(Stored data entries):
....

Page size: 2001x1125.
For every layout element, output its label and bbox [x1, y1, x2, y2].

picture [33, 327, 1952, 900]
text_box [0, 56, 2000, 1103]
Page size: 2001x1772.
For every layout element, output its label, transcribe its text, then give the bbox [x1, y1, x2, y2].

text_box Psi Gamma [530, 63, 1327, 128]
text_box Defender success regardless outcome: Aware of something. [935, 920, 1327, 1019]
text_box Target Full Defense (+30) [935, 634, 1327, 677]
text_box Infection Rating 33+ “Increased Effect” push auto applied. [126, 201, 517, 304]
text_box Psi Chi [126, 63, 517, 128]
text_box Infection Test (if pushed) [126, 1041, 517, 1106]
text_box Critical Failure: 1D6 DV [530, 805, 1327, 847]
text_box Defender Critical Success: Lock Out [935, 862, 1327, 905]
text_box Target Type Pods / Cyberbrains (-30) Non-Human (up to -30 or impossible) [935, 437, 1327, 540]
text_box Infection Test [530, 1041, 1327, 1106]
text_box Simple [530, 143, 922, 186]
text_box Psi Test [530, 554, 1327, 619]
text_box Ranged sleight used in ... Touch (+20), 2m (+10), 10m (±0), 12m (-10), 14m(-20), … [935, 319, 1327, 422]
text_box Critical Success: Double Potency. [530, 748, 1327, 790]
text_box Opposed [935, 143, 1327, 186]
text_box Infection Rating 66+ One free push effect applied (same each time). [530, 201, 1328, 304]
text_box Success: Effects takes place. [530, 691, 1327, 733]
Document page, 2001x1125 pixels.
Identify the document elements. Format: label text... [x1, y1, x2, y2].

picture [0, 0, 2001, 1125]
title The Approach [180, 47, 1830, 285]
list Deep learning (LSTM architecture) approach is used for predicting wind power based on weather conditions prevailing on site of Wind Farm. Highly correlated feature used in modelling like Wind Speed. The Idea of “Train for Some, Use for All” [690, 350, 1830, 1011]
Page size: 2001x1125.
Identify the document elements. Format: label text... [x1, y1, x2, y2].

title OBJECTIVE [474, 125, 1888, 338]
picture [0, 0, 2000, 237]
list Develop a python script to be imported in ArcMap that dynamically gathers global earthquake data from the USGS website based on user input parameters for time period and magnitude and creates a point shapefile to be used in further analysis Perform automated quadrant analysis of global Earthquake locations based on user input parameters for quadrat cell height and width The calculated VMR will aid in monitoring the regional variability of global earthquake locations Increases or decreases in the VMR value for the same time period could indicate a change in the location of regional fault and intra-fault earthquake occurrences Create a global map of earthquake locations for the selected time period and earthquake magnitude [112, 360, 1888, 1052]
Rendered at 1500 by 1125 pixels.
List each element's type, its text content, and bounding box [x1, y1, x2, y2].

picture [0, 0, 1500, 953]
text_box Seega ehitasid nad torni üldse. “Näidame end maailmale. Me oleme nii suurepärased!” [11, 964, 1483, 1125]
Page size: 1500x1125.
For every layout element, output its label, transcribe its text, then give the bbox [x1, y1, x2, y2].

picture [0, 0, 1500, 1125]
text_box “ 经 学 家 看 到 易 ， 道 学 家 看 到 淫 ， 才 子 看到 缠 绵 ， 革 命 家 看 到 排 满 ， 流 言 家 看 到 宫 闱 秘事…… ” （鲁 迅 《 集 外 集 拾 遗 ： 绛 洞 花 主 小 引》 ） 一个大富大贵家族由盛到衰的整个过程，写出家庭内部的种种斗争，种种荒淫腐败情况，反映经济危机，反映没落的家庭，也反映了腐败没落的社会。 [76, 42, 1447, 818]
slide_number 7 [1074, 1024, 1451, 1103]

....

(What the task requires): Output the lines above verbatim and in full.

(Answer box):
Page size: 2001x1125.
For every layout element, output its label and bbox [x1, y1, x2, y2].

picture [33, 327, 1952, 900]
text_box [0, 56, 2000, 1103]
Page size: 2001x1772.
For every layout element, output its label, transcribe its text, then give the bbox [x1, y1, x2, y2].

text_box Psi Gamma [530, 63, 1327, 128]
text_box Defender success regardless outcome: Aware of something. [935, 920, 1327, 1019]
text_box Target Full Defense (+30) [935, 634, 1327, 677]
text_box Infection Rating 33+ “Increased Effect” push auto applied. [126, 201, 517, 304]
text_box Psi Chi [126, 63, 517, 128]
text_box Infection Test (if pushed) [126, 1041, 517, 1106]
text_box Critical Failure: 1D6 DV [530, 805, 1327, 847]
text_box Defender Critical Success: Lock Out [935, 862, 1327, 905]
text_box Target Type Pods / Cyberbrains (-30) Non-Human (up to -30 or impossible) [935, 437, 1327, 540]
text_box Infection Test [530, 1041, 1327, 1106]
text_box Simple [530, 143, 922, 186]
text_box Psi Test [530, 554, 1327, 619]
text_box Ranged sleight used in ... Touch (+20), 2m (+10), 10m (±0), 12m (-10), 14m(-20), … [935, 319, 1327, 422]
text_box Critical Success: Double Potency. [530, 748, 1327, 790]
text_box Opposed [935, 143, 1327, 186]
text_box Infection Rating 66+ One free push effect applied (same each time). [530, 201, 1328, 304]
text_box Success: Effects takes place. [530, 691, 1327, 733]
Document page, 2001x1125 pixels.
Identify the document elements. Format: label text... [x1, y1, x2, y2].

picture [0, 0, 2001, 1125]
title The Approach [180, 47, 1830, 285]
list Deep learning (LSTM architecture) approach is used for predicting wind power based on weather conditions prevailing on site of Wind Farm. Highly correlated feature used in modelling like Wind Speed. The Idea of “Train for Some, Use for All” [690, 350, 1830, 1011]
Page size: 2001x1125.
Identify the document elements. Format: label text... [x1, y1, x2, y2].

title OBJECTIVE [474, 125, 1888, 338]
picture [0, 0, 2000, 237]
list Develop a python script to be imported in ArcMap that dynamically gathers global earthquake data from the USGS website based on user input parameters for time period and magnitude and creates a point shapefile to be used in further analysis Perform automated quadrant analysis of global Earthquake locations based on user input parameters for quadrat cell height and width The calculated VMR will aid in monitoring the regional variability of global earthquake locations Increases or decreases in the VMR value for the same time period could indicate a change in the location of regional fault and intra-fault earthquake occurrences Create a global map of earthquake locations for the selected time period and earthquake magnitude [112, 360, 1888, 1052]
Rendered at 1500 by 1125 pixels.
List each element's type, its text content, and bounding box [x1, y1, x2, y2].

picture [0, 0, 1500, 953]
text_box Seega ehitasid nad torni üldse. “Näidame end maailmale. Me oleme nii suurepärased!” [11, 964, 1483, 1125]
Page size: 1500x1125.
For every layout element, output its label, transcribe its text, then give the bbox [x1, y1, x2, y2].

picture [0, 0, 1500, 1125]
text_box “ 经 学 家 看 到 易 ， 道 学 家 看 到 淫 ， 才 子 看到 缠 绵 ， 革 命 家 看 到 排 满 ， 流 言 家 看 到 宫 闱 秘事…… ” （鲁 迅 《 集 外 集 拾 遗 ： 绛 洞 花 主 小 引》 ） 一个大富大贵家族由盛到衰的整个过程，写出家庭内部的种种斗争，种种荒淫腐败情况，反映经济危机，反映没落的家庭，也反映了腐败没落的社会。 [76, 42, 1447, 818]
slide_number 7 [1074, 1024, 1451, 1103]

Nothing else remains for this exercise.